Wow.. It totally engrossed me, in fact I was imagining myself roving in this cave city of Baluchistan "Gondrani" while reading the article. Very well presented, thumbs up!
Aoa Danial Shah (author)....very well written piece masha'Allah....really enjoyed reading it and look forward to seeing more of your work published on Tribune Express' Blog as i really enjoy reading travelogues , specially with such mysterious tales embedded in them (i am refering to the myth of Mai Godrani that you have included) ...i especially liked how u described the caves and wish i could actually visit this place...and the pictures are amazingg :)

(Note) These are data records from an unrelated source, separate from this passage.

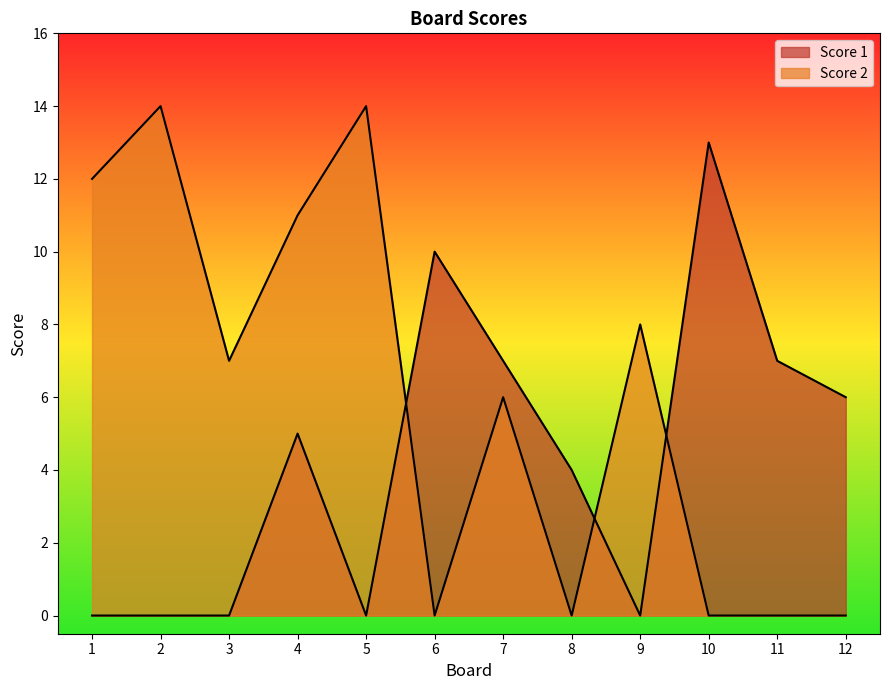

What is the value of the Score 2 point at the 2nd from the left?

14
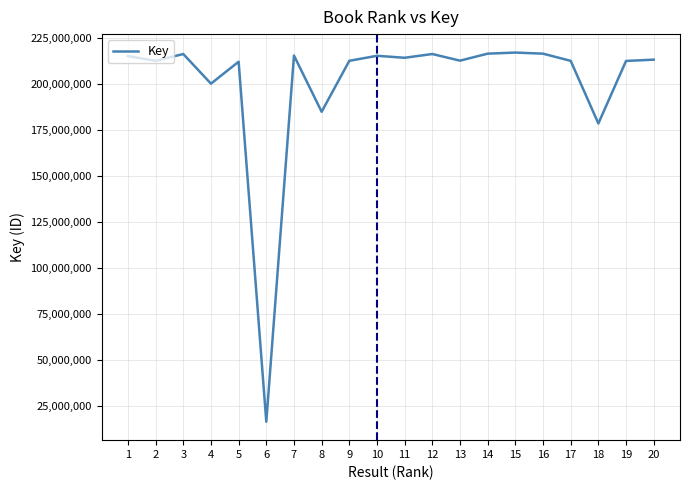

Where is the first local maximum?

3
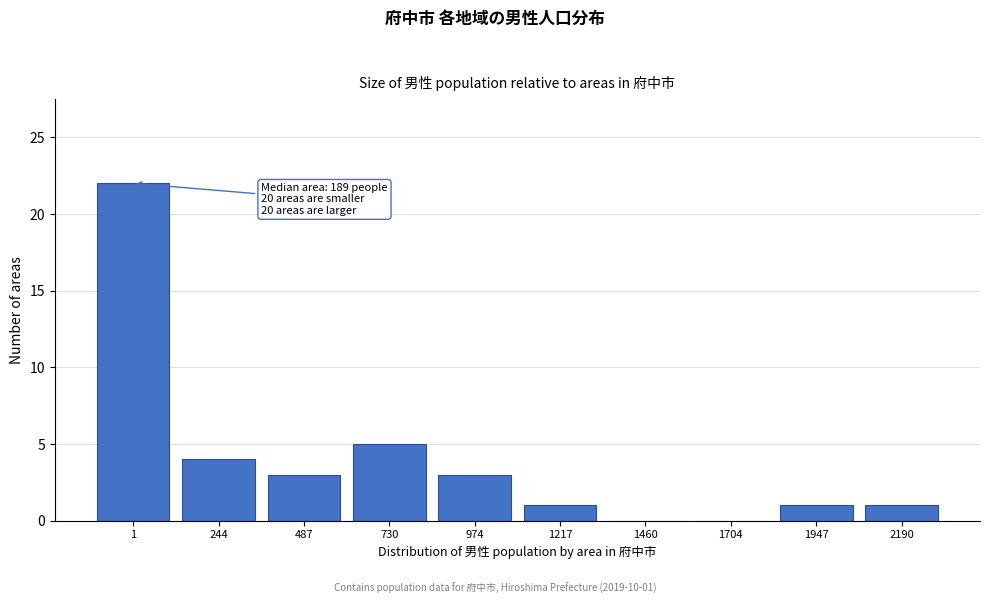

Reading left to right, list all the values displayed in this chart.

1=22	244=4	487=3	730=5	974=3	1217=1	1460=0	1704=0	1947=1	2190=1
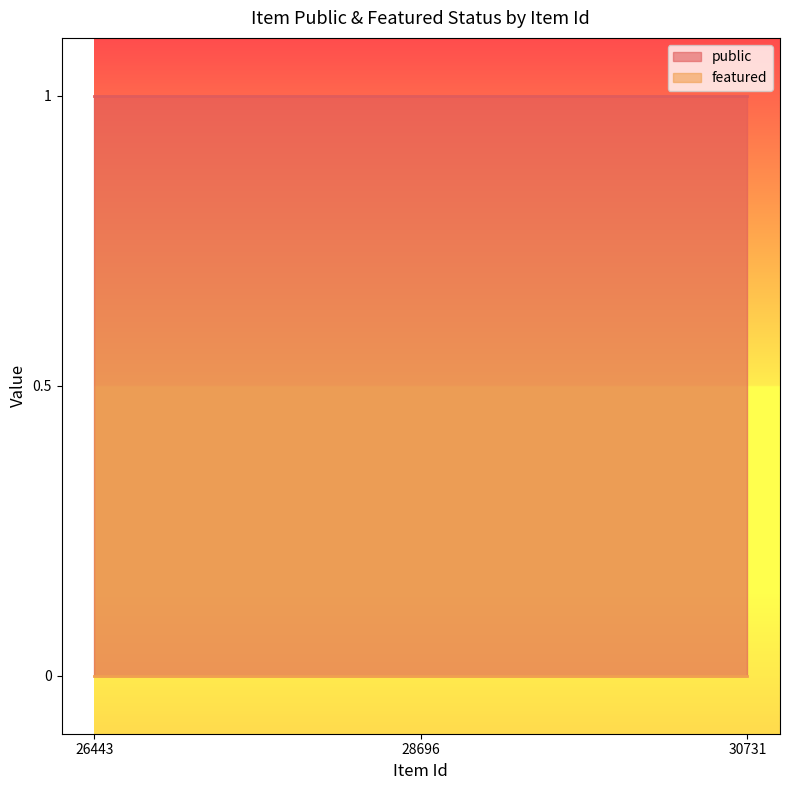

Does the chart display data point markers on the line(s)?

No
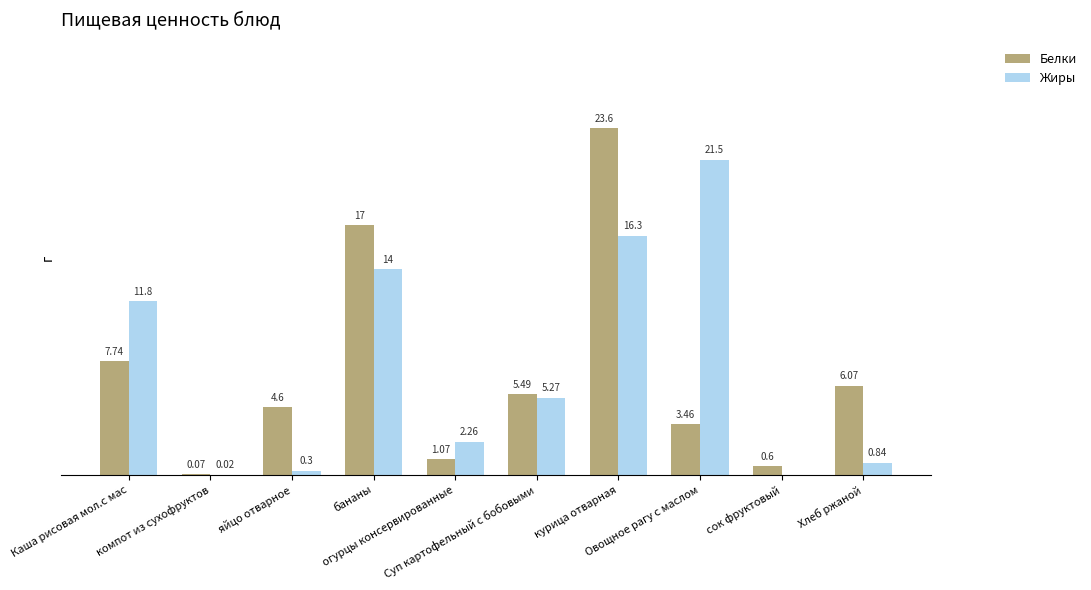

Which series has the largest total across all categories?

Жиры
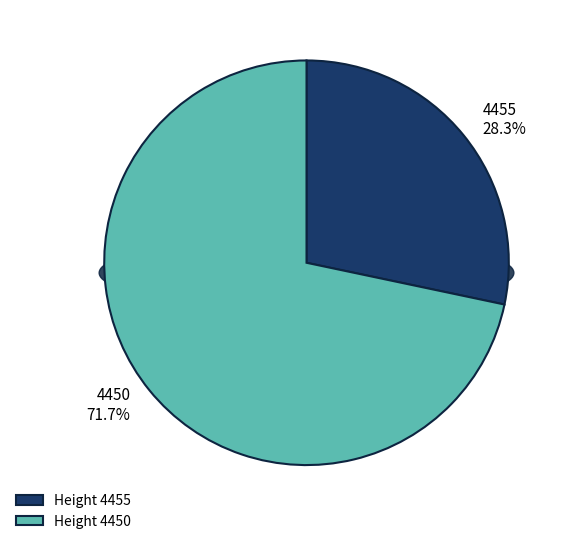

Count the number of slices in the pie.

2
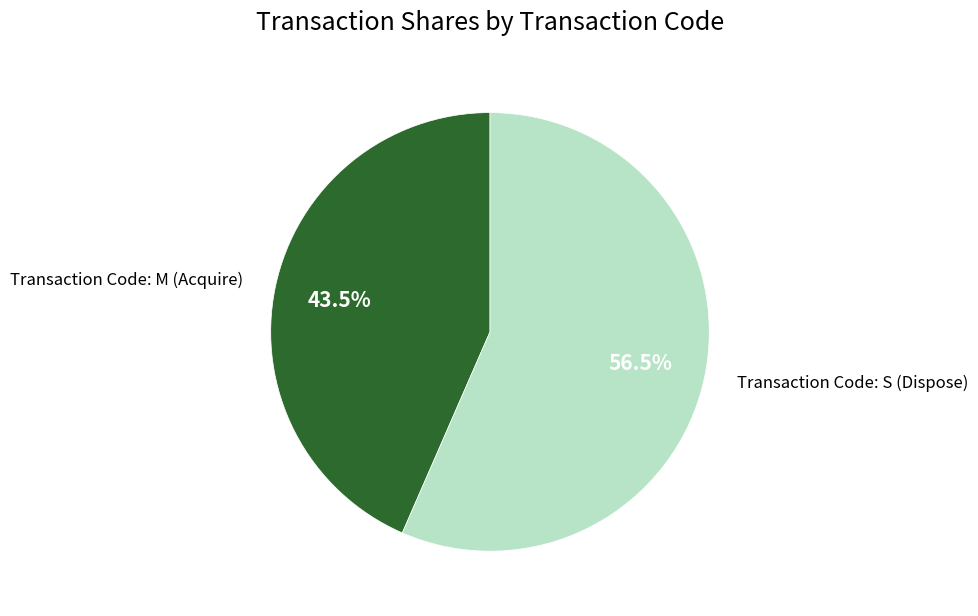

Is there a majority slice in this chart?

Yes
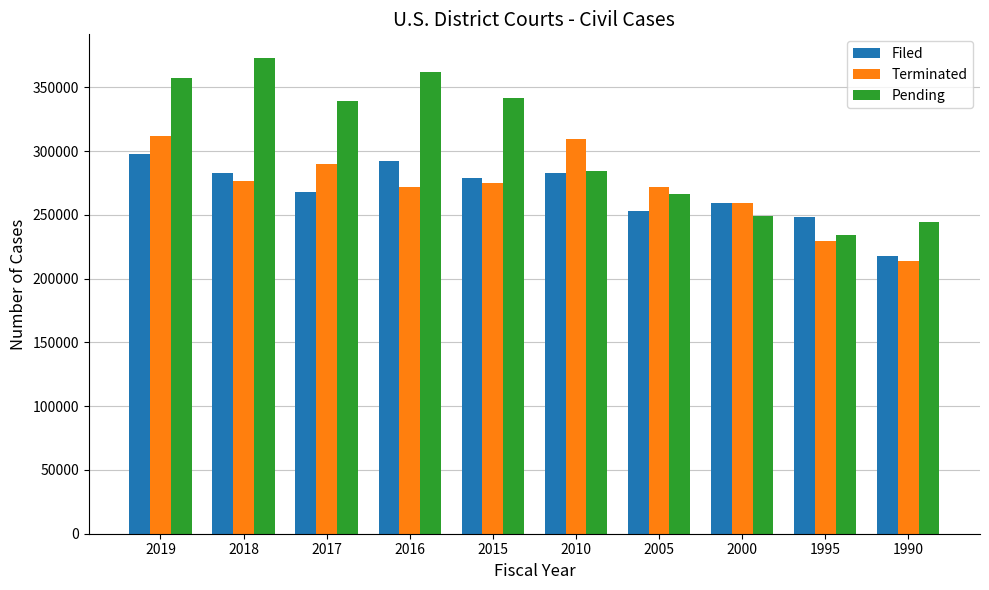

What value does the Pending series have at 2017?

339131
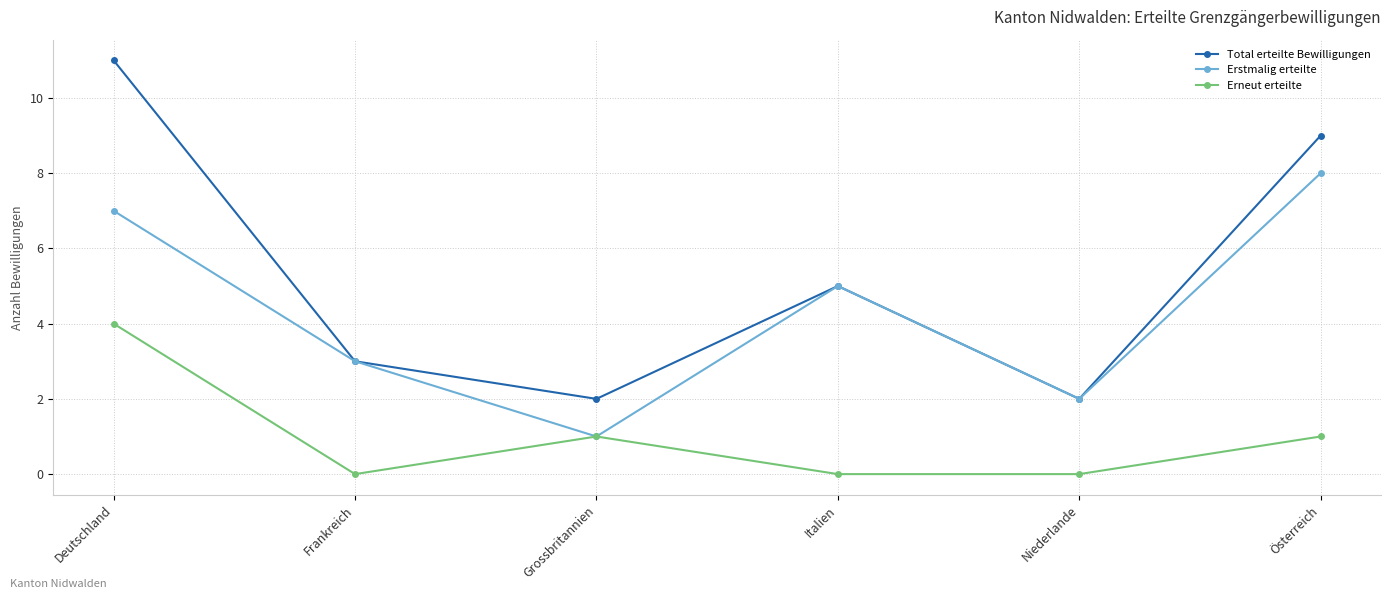

How many lines are shown in the chart?

3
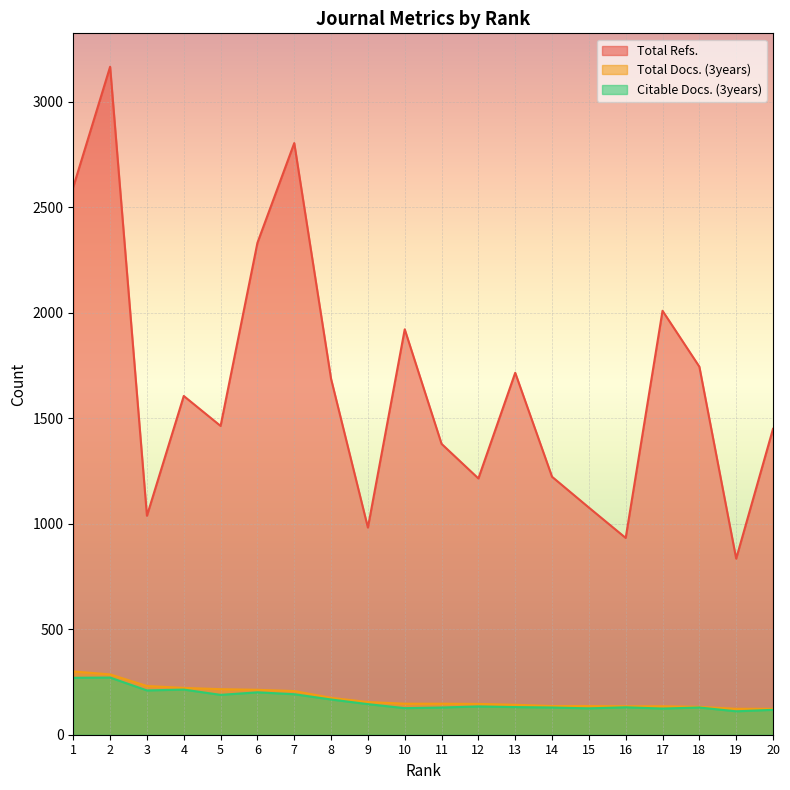

How many lines are shown in the chart?

3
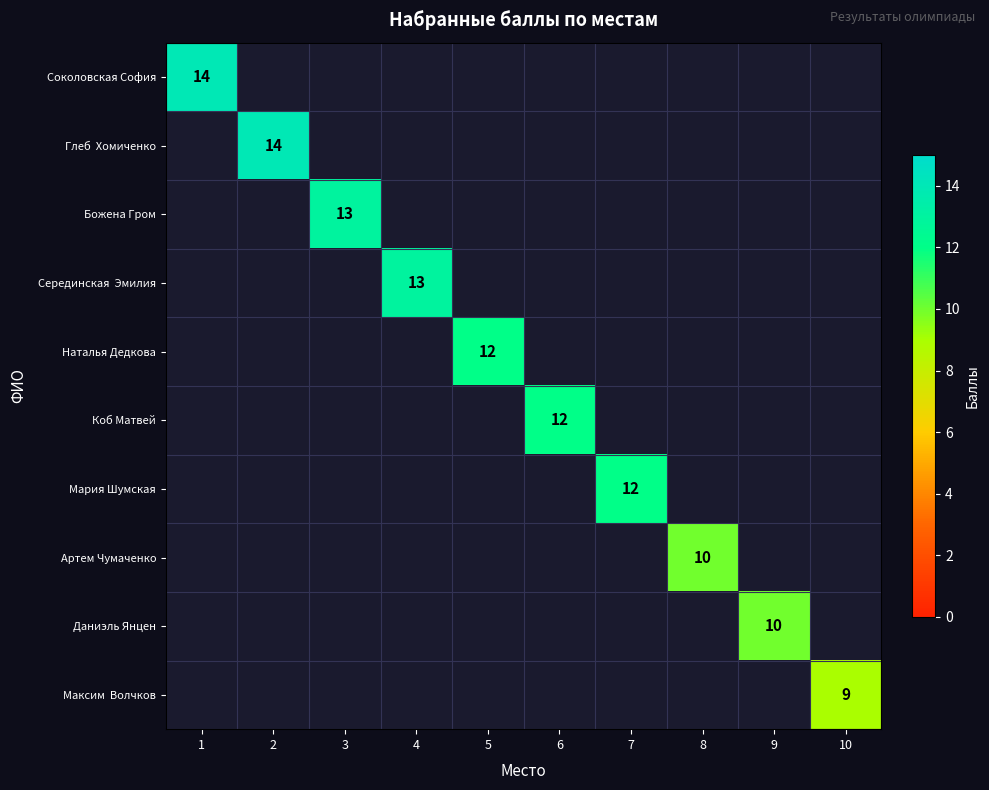

At how many categories does at least one series exceed 9?

9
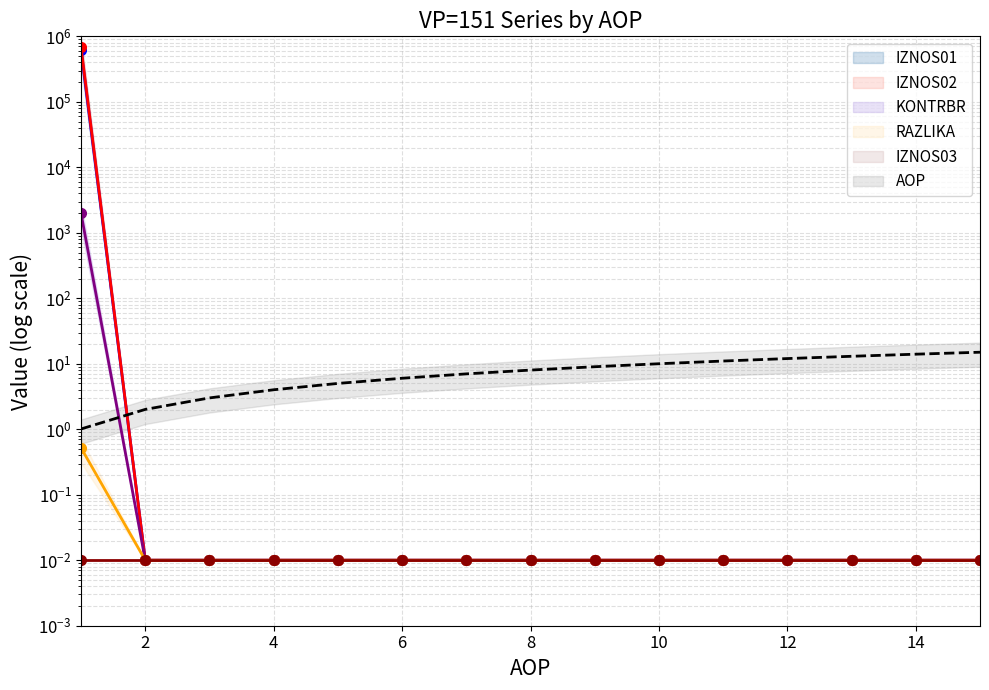

Reading left to right, transcribe all the data shown in this chart.

IZNOS01_line: 618399.4	0.0	0.0	0.0	0.0	0.0	0.0	0.0	0.0	0.0	0.0	0.0	0.0	0.0	0.0
IZNOS02_line: 679265.9	0.0	0.0	0.0	0.0	0.0	0.0	0.0	0.0	0.0	0.0	0.0	0.0	0.0	0.0
KONTRBR_line: 1976.9	0.0	0.0	0.0	0.0	0.0	0.0	0.0	0.0	0.0	0.0	0.0	0.0	0.0	0.0
RAZLIKA_line: 0.5	0.0	0.0	0.0	0.0	0.0	0.0	0.0	0.0	0.0	0.0	0.0	0.0	0.0	0.0
IZNOS03_line: 0.0	0.0	0.0	0.0	0.0	0.0	0.0	0.0	0.0	0.0	0.0	0.0	0.0	0.0	0.0
AOP_line: 1.0	2.0	3.0	4.0	5.0	6.0	7.0	8.0	9.0	10.0	11.0	12.0	13.0	14.0	15.0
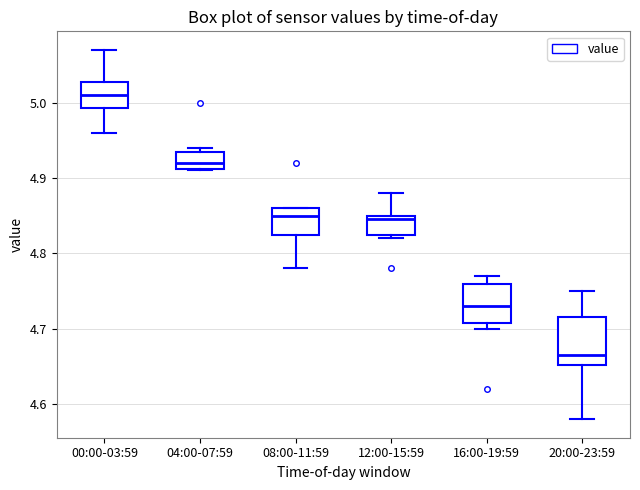

Which box is the tallest, from its lower edge to its upper edge?

20:00-23:59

@Homa @ Danial Shah There are no rock paintings and petroglyphs at this particular site, however, there are lots of them in the Khirthar range towards the East (the geographic border of Sindh and Baluchistan). Unfortunately, most of these paintings and etchings are eroding and they have hardly been documented. There are only a handful of scholars who were crazy enough to afford a scholarly glance at the subject. I am unaware of any book on the subject (for the Khirthar range), although, I understand that Mr. Badar Abro was doing some research / field work on the subject. As for rock art around Gondrani caves, I did come across a picture of an etching / petroglyph of a human palm with some symbols, some of which could be Greek. The picture, I was told, pertained to another site in Lasbela District (same as Gondrani). It was said to be left behind by soldeirs of Alexander's Armymen! WORD OF CAUTION: I could not verify the picture and its related story by any secondary source. I consulted quite a number of people who frequently visit the area or who have served in various capacities, but none could confirm its existence. Unfortunately, the army officer whose memoirs included the picture and the story, is no longer alive.
@Homa: There were no cave paintings. The place lacks any infra structure
@ danial and adil: Very cool. Did you see any cave paintings? Will u show me around when i visit pk?
@Adil Mulki : lol. you could have come up with more details :) you still can... and snakes sound crazy. Thank God i didn't encounter one..
Very nice pictures. Thanks for bringing this up. You beat me to it : ) ... it was on my "menu" for the next quarter... By the way, the cool caves are ideal locations to find snakes : ) they often turn up to feast on the bats and their young.